**ASSIGNMENT**
The entries follow. Copy every line in which "Vacant" appears.

═══ SOURCE MATERIAL

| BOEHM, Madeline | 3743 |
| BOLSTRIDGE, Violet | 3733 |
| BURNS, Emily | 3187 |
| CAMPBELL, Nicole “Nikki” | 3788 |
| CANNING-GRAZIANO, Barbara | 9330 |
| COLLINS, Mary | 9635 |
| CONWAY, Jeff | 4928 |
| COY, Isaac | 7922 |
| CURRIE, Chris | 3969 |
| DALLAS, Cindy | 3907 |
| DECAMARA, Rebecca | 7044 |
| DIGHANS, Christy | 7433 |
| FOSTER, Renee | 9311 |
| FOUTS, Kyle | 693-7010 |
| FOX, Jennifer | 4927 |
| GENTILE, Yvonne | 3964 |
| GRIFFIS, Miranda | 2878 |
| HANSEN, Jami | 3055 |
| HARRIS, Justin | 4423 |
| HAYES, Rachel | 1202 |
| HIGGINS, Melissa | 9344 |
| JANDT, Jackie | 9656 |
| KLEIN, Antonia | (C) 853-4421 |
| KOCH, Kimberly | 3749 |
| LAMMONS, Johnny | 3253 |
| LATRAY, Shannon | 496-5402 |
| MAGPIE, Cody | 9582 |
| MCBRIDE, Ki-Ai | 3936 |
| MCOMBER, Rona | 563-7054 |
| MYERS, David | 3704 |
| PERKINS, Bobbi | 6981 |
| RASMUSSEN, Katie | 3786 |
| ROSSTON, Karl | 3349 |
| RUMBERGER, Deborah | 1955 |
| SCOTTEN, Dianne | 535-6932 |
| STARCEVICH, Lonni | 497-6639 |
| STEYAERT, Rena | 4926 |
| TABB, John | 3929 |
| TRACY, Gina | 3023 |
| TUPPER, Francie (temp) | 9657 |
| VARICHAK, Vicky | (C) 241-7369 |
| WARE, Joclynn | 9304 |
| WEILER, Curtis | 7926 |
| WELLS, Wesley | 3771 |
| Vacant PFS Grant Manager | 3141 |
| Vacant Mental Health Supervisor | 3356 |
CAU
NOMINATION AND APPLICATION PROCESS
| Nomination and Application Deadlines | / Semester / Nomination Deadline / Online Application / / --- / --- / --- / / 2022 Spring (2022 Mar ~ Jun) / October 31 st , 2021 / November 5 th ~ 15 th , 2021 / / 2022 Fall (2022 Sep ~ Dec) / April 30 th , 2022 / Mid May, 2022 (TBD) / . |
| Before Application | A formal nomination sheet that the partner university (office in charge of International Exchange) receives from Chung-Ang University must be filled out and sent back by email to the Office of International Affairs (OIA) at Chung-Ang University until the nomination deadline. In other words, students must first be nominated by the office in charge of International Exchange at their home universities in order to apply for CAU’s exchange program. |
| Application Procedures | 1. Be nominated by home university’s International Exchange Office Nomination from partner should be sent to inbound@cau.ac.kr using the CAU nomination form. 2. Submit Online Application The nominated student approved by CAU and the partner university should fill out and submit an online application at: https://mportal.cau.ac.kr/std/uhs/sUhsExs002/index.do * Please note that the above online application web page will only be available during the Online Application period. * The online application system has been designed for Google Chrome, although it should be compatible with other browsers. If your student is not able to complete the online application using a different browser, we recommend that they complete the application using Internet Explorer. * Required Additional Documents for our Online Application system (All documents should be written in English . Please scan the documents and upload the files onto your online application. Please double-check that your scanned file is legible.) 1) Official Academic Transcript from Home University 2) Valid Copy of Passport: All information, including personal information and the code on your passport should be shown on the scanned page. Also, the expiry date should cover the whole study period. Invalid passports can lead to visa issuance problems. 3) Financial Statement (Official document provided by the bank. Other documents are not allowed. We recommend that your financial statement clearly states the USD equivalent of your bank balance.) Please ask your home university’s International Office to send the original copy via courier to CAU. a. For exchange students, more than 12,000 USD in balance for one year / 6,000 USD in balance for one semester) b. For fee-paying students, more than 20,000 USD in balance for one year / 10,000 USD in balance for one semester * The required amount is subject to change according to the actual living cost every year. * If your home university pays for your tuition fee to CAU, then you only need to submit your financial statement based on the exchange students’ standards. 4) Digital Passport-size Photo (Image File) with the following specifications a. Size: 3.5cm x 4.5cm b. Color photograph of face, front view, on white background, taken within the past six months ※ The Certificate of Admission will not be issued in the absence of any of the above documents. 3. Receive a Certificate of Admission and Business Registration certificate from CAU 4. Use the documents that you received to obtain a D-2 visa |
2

══════

**EXERCISE SOLUTION**
| Vacant PFS Grant Manager | 3141 |
| Vacant Mental Health Supervisor | 3356 |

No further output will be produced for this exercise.